New Clinical Standards Provide Liberian Health Workers With Tools to Improve Care

{Photo credit: MSH}Photo credit: MSH

For many Liberian women, the excitement of pregnancy is often accompanied by cautious fear. Too many of these women have experienced pregnancy complications themselves or know others who have suffered or died from hemorrhage, blood clots, infection, high blood pressure, or obstructed labor. While these complications pose serious dangers for all pregnant women, Liberian mothers face the added risk of a weak health system that often leaves them in the hands of untrained staff and ill-equipped facilities. The result is that, for every 100,000 live births, 770 Liberian women die.

In 2008, to address these and other urgent health needs, the Government of Liberia developed a basic package of health services offering free disease treatment, dental and eye care, emergency care, and maternal and child health care to all Liberians. Although this package increased access to care, many of the nation’s health workers did not possess the knowledge needed to effectively provide all of the services. In response, Liberia’s Ministry of Health and Social Welfare (MOHSW) developed an essential package of health services (EPHS) that emphasized the most critical service needs (i.e., maternal health, child health, and care for vulnerable populations) and worked with the US Agency for International Development (USAID)-funded Rebuilding Basic Health Services (RBHS) project to develop clinical standards for EPHS implementation.

Clinical standards provide health workers with clear, detailed instructions for patient triage, diagnosis, and treatment.
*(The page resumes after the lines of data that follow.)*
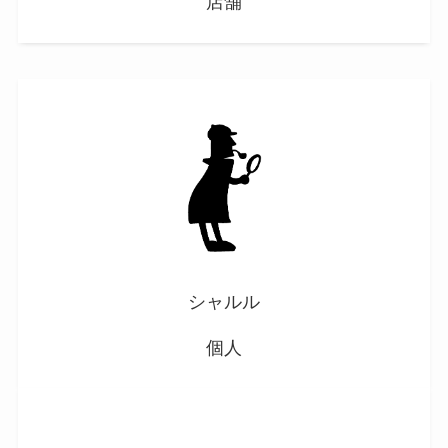
店舗
シャルル
個人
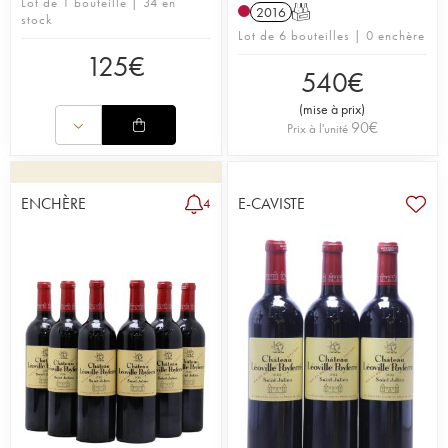
Lot de 1 bouteille | 34 en
2016
T
stock
Lot de 6 bouteilles | 0 enchère
125
€
540
€
(
mise à prix
)
90
€
Prix à l'unité
ENCHÈRE
E-CAVISTE
4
For example, to reduce the risk of hemorrhage during and after labor, the standards instruct clinicians to regularly measure women’s blood loss during delivery, administer a uterotonic soon after the delivery, clamp the umbilical cord following uterine contraction, and deliver the placenta by controlled cord traction. Detailed instructions such as these help health workers monitor and treat women for hemorrhage and other complications early enough to save their lives.

Developing Standards to Improve Clinician’s Knowledge 

To develop the most clear and accurate clinical standards, RBHS helped the MOHSW establish a system for developing, testing, reviewing, approving, and rolling out each set of standards. Led by JSI Research & Training Institute, Inc. and in partnership with Management Sciences for Health (MSH), RBHS worked closely with the ministry’s field clinicians, academic staff, medical experts, and other stakeholders to ensure they had the skills and knowledge needed to develop the full spectrum of clinical standards and to keep these standards up-to-date.

These efforts enabled the MOHSW to develop outpatient clinical standards in 2010 and inpatient clinical standards for infection prevention and neonatal and obstetrics care in 2012. The ministry then used the skills they’d obtained from RBHS to develop additional clinical standards for sexually transmitted infections, HIV & AIDS, malaria, tuberculosis, emergency care, nursing care, and surgical procedures.

Implementing Clinical Standards through Collaboration and Accountability 

To support improved service delivery capacity, RBHS and MSH helped the ministry implement three sets of clinical standards at four government hospitals using an “improvement collaborative” approach. This approach involved forming four teams of staff from hospitals and the MOHSW and teaching them how to use the clinical standards and develop quarterly implementation work plans. The teams now meet each quarter to share their implementing challenges, solutions, and achievements. They also benefit from regular ministry site visits and on-the-job staff training. Furthermore, RBHS, MSH, and the MOHSW have developed a set of indicators for the most critical standards and trained supervisors to conduct quarterly assessments measuring facilities’ performance against these indicators.

"[We] use these tools to show supervisors how to be effective. Before, supervisors were only observing. Now they can show staff their errors and help them improve," said Sam Ticker, a community health department director in Grand Bassa County.

RBHS and MSH are now helping the MOHSW develop a plan for rolling out the clinical standards to additional hospitals in the coming year. Every day, more health workers are using clinical standards to identify health risks, diagnose illnesses, and provide timely, effective care and treatment. As a result, fewer women are dying during labor and more Liberians are coming to trust the health system as a source of dependable, high-quality care that saves lives.